In the meantime, David had fallen in love with a beautiful young woman named
Christine Hinton. An army brat with a freethinking worldview, she’d started a David Crosby fan club with her friend,
Debbie Donovan, when she was fourteen, and variously—and often together—they’d been David’s lovers. David, of course, wanted both of them. He even wanted me to enjoy, so one night when I’d crashed at David’s house, he asked Christine to go downstairs to be with me. What a wonderful woman. Rock ’n’ roll, huh? Christine accepted his ground rules for an anything-goes relationship; to a large extent she felt the same way he did. And in a curious way, they were devoted to each other. So these tangled issues had a way of resolving themselves.

Ten days after I’d moved in with Joan, David, Stephen, and I took the red-eye to New York to try to put something more concrete together. We were three guys who sang harmonies incredibly well, but we needed to get the machinery rolling, with a band, a record deal, and other incidentals that go with the gig. It was time to find out exactly where we were headed. We didn’t want to rehearse in LA because Laurel Canyon was too damn social and we wanted to get out of the scene. Leaving was the only way we’d get any work done. Our good friend
John Sebastian came up with an alternative. He proposed that we relocate to Sag Harbor on Long Island.
“Nobody’ll bother you there, man,” he said. “I’ll rent you a house. You’ll be totally fine.”

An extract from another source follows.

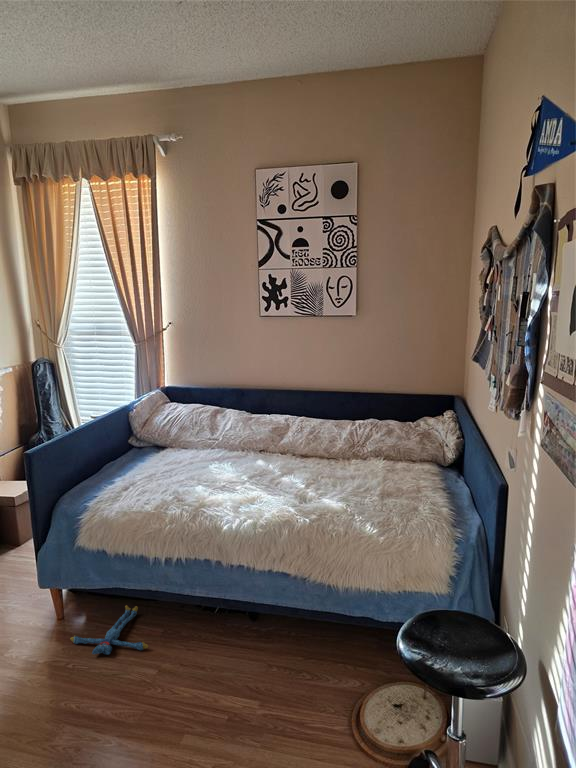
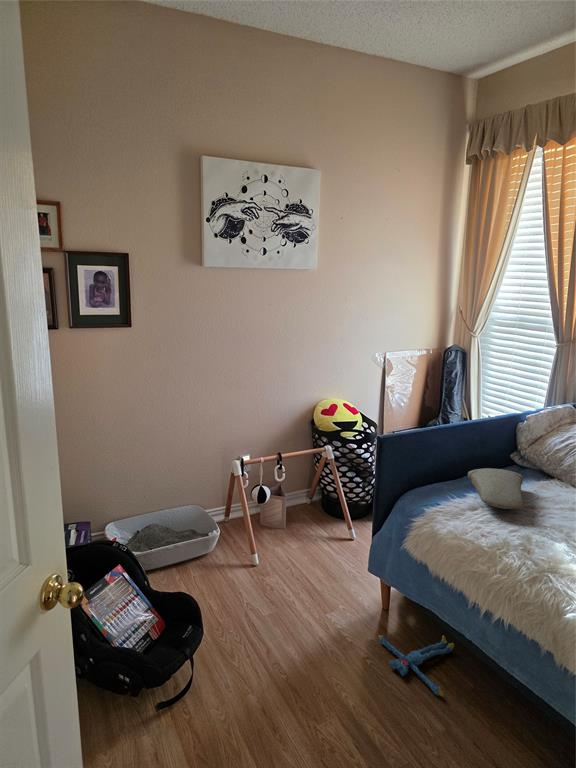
pillow: none [105,451,162,481] -> present [468,468,523,509]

Sag Harbor, a funky little hamlet on the lip of the Hamptons. Dead of winter, no one was there. Perfect. Sebastian rented us one of those wooden chalets, just outside of town on a lake. We invoked the “no women” rule:
NO WOMEN ON THE BUS
. That meant Joni and Christine remained behind in LA.
Judy Collins, who lived in New York, did manage to infiltrate our strategic defense shield, but she came and went before it became an issue.

Before we moved out there, however, we stopped off at the Record Plant in the city, where Sebastian was in the process of recording his first solo album. It was December 21, 1968.
Paul Rothchild was producing the session—nice guy, the house producer at Elektra Records, with an impressive track record: the Doors, the Butterfield Blues Band, Tim Buckley, Love, and later Janis Joplin’s
Pearl.
David knew him socially in LA, they used to hang together, and Croz had made a demo a year earlier with Paul at the board. Seemed like he might be a good producer for us. He had some time left in the studio after one of John’s sessions, so we went in and put down two tracks, “Helplessly Hoping” and “You Don’t Have to Cry.”

Paul doubled our voices to give it a rich, resonant sound. Stephen played guitar, bass, and piano. Instead of drums, we substituted tambourine.

Nothing like a test drive to realize the vehicle wasn’t up to speed. We knew right away that Rothchild wasn’t right for us. He was too precise, too rigid. We were so much looser than Paul. If one of us moved away from the mike, even an inch, he went apeshit, and that started to piss us off. We’d do what we thought was a great take, and he’d cut us off midstream: “No! You moved!” So what? We cared more about how it felt. There was a lot of testosterone flying around that session. Paul wanted control, and that was the last thing we needed from a producer. Meanwhile, he was chemically on the same trip we were on, so he couldn’t counterbalance the adrenaline in the studio. He couldn’t say, “You guys are too coked
up and are singing too fast.” Crosby recognized that right away. The demos we made are frantically fast and high-strung, not the way we wanted to hear ourselves.